I pushed. And I pushed. Then, the baby’s head got lodged in my vagina, about a third of the way out. That’s when I started crying and invoking God. I’m pretty sure I told the nurses that I wanted to stop, that I just couldn’t do this. I had never experienced pain like that, ever. I wanted to vomit, it hurt so badly. I pushed for 15 minutes with the baby’s head lodged there before he finally slipped out, after a bit less than a half hour of total pushing and, if you’re keeping track (I certainly was), four and a half hours since the first contraction.
The nurse said that in her 20+ years of being an OB nurse, she had never seen a head lodged like that for so long.
But! Recovery this time has been soooo much better. The afterpains have been worse, but overall, I don’t feel like I have been hacked with a chainsaw in my nether-regions (isn’t the miracle of life lovely?).
Jamie looks so much like Charles did at birth.
Baby James on the left, Baby Charles on the right.

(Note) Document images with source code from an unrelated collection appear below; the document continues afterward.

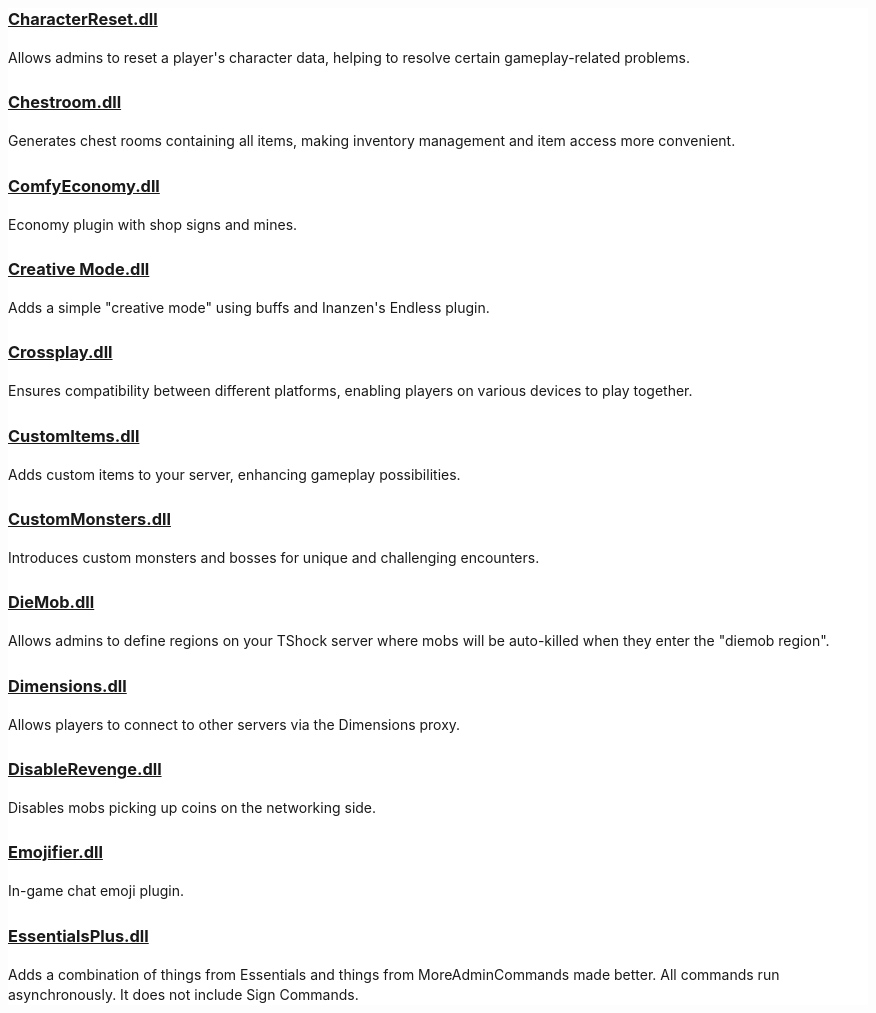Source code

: ### [CharacterReset.dll](https://github.com/RenderBr/CharacterReset)
Allows admins to reset a player's character data, helping to resolve certain gameplay-related problems.

### [Chestroom.dll](https://github.com/RenderBr/Chestroom)
Generates chest rooms containing all items, making inventory management and item access more convenient.

### [ComfyEconomy.dll](https://github.com/Soof4/ComfyEconomy)
Economy plugin with shop signs and mines.

### [Creative Mode.dll](https://github.com/RenderBr/CreativeMode)
Adds a simple "creative mode" using buffs and Inanzen's Endless plugin.

### [Crossplay.dll](https://github.com/RenderBr/Crossplay)
Ensures compatibility between different platforms, enabling players on various devices to play together.

### [CustomItems.dll](https://github.com/Maxthegreat99/CustomItems)
Adds custom items to your server, enhancing gameplay possibilities.

### [CustomMonsters.dll](https://github.com/RenderBr/Custom-Monsters-Plugin--Tshock-)
Introduces custom monsters and bosses for unique and challenging encounters.

### [DieMob.dll](https://github.com/RenderBr/DieMob)
Allows admins to define regions on your TShock server where mobs will be auto-killed when they enter the "diemob region".

### [Dimensions.dll](https://github.com/RenderBr/Dimensions)
Allows players to connect to other servers via the Dimensions proxy.

### [DisableRevenge.dll](https://github.com/Soof4/DisableRevenge)
Disables mobs picking up coins on the networking side.

### [Emojifier.dll](https://github.com/Soof4/Emojifier)
In-game chat emoji plugin.

### [EssentialsPlus.dll](https://github.com/RenderBr/EssentialsPlus)
Adds a combination of things from Essentials and things from MoreAdminCommands made better. All commands run asynchronously. It does not include Sign Commands.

James eats all the time, nursing like a champ, cluster feeding for hours until he passes out for a few hours (sleep time for meee!). He is content to be placed on his back in a bassinet, sometimes for hours. Hours! Charles couldn’t stand to be on his back and didn’t sleep alone until he could roll over on his stomach. Also, Charles didn’t really sleep. Jamie sleeps. He’s mellow. Of course, I feel like I paid my dues with a tough pregnancy and oh, also, a first child who was so hard on us, but really, this is just so awesome, I can’t even describe it. With Charles, we were already sleep deprived upon leaving the hospital. Right now, two-and-a-half days after birth, I feel great (you know, for an immediately post-partum woman). I didn’t know it could be like this.
I am so in love with Jamie. He’s so beautiful, so sweet. And Charles is such a great big brother, it’s made me fall in love with him all over again.
*DeWiley was my paternal grandfather’s name.